▸ Exercise objective: Scan the entries for the word "Avenue". Every line that has it should be copied.

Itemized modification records
▬▬▬▬▬▬

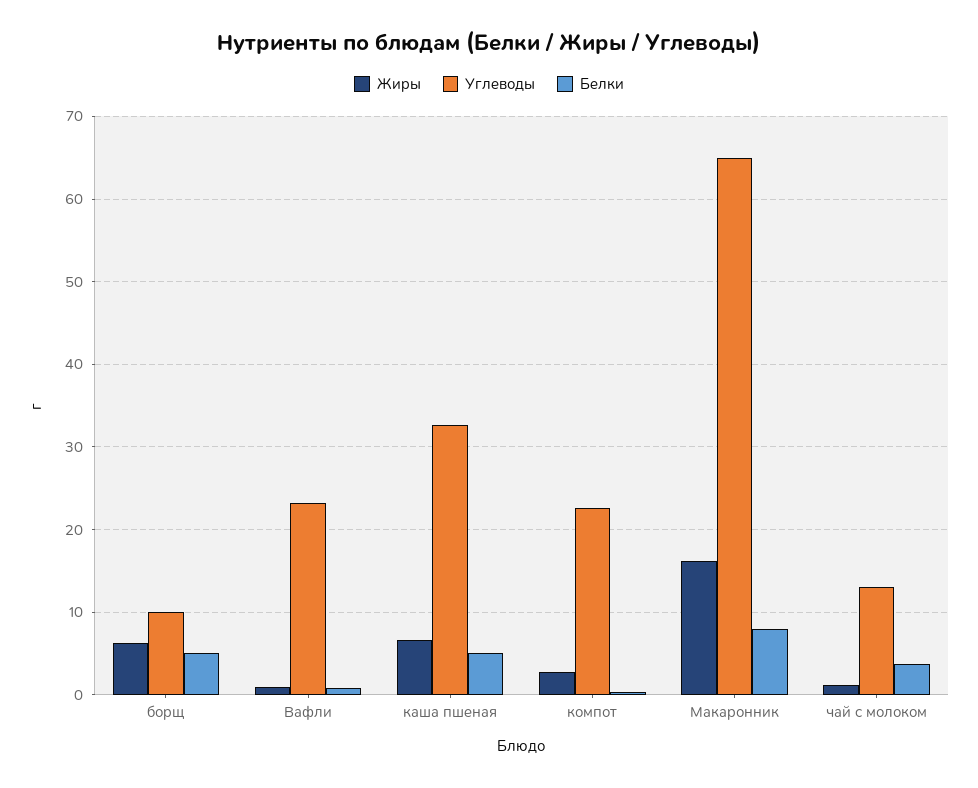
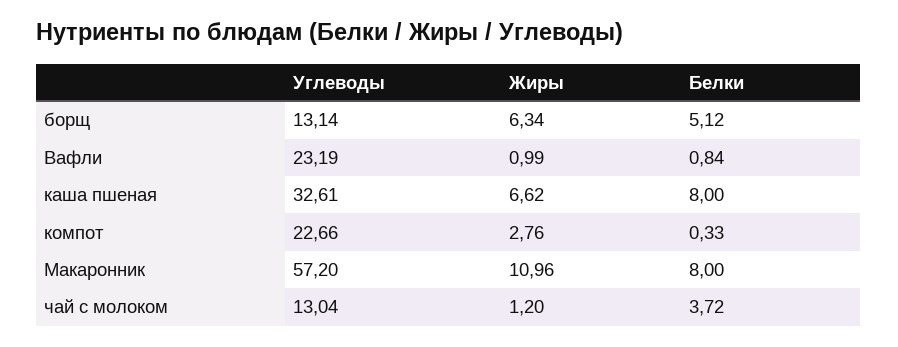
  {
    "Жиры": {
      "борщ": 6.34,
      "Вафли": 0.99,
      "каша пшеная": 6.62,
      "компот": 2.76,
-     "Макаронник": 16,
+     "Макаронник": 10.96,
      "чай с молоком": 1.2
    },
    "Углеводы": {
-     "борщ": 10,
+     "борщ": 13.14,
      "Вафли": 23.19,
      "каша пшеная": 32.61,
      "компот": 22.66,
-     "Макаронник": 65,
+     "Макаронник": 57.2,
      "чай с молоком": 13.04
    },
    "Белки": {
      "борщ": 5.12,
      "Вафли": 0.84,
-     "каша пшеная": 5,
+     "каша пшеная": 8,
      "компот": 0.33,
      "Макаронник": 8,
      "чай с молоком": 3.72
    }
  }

▬▬▬▬▬▬

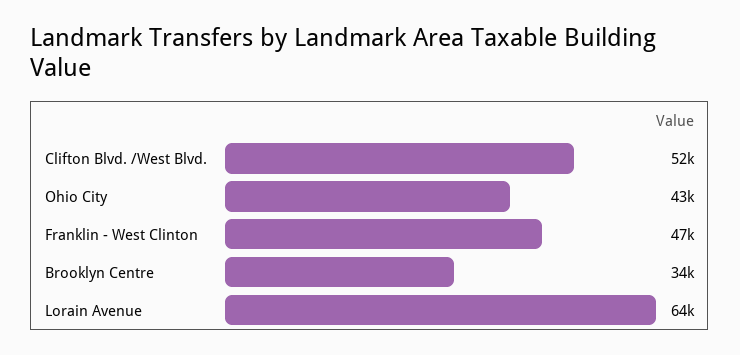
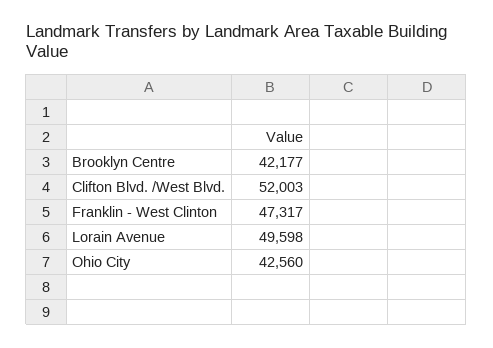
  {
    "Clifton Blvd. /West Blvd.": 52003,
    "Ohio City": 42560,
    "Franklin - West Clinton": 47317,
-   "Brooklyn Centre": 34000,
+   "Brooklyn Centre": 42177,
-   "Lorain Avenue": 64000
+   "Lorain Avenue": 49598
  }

▬▬▬▬▬▬

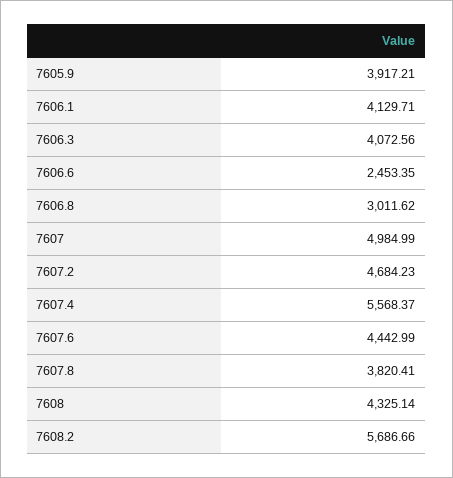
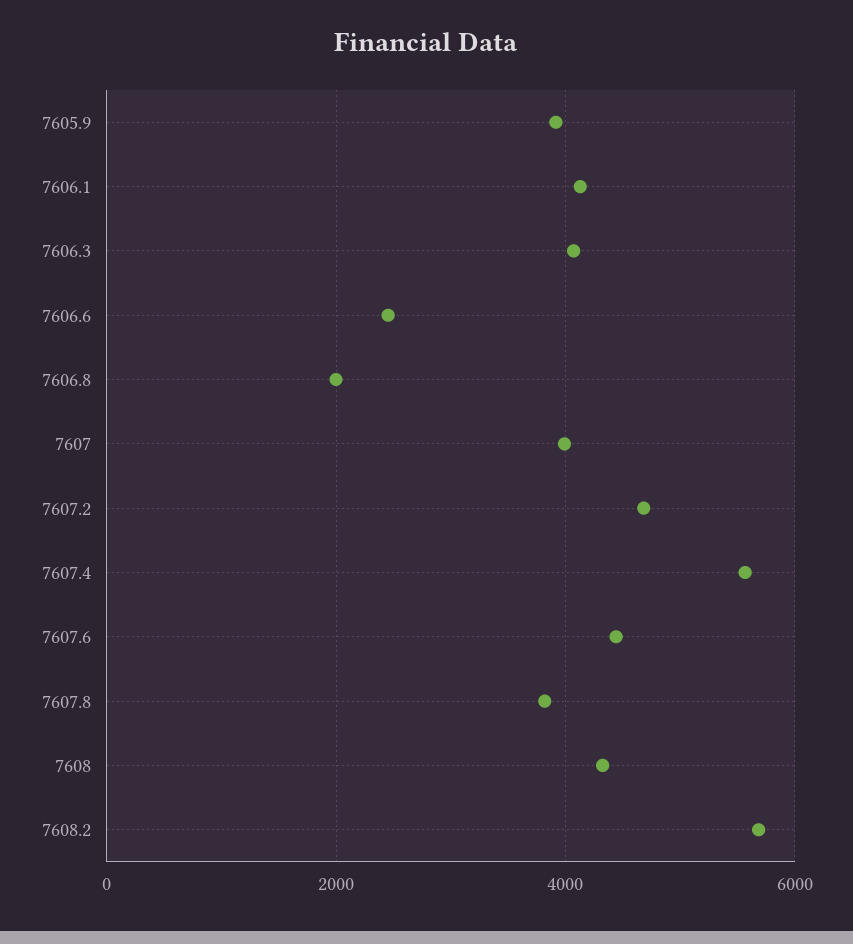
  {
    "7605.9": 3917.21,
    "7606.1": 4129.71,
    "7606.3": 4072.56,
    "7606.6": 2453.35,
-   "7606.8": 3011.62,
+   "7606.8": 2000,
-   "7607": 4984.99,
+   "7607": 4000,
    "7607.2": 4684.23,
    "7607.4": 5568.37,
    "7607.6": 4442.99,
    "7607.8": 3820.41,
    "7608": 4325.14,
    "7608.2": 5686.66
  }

▬▬▬▬▬▬

▸ Answer for the task:
-   "Lorain Avenue": 64000
+   "Lorain Avenue": 49598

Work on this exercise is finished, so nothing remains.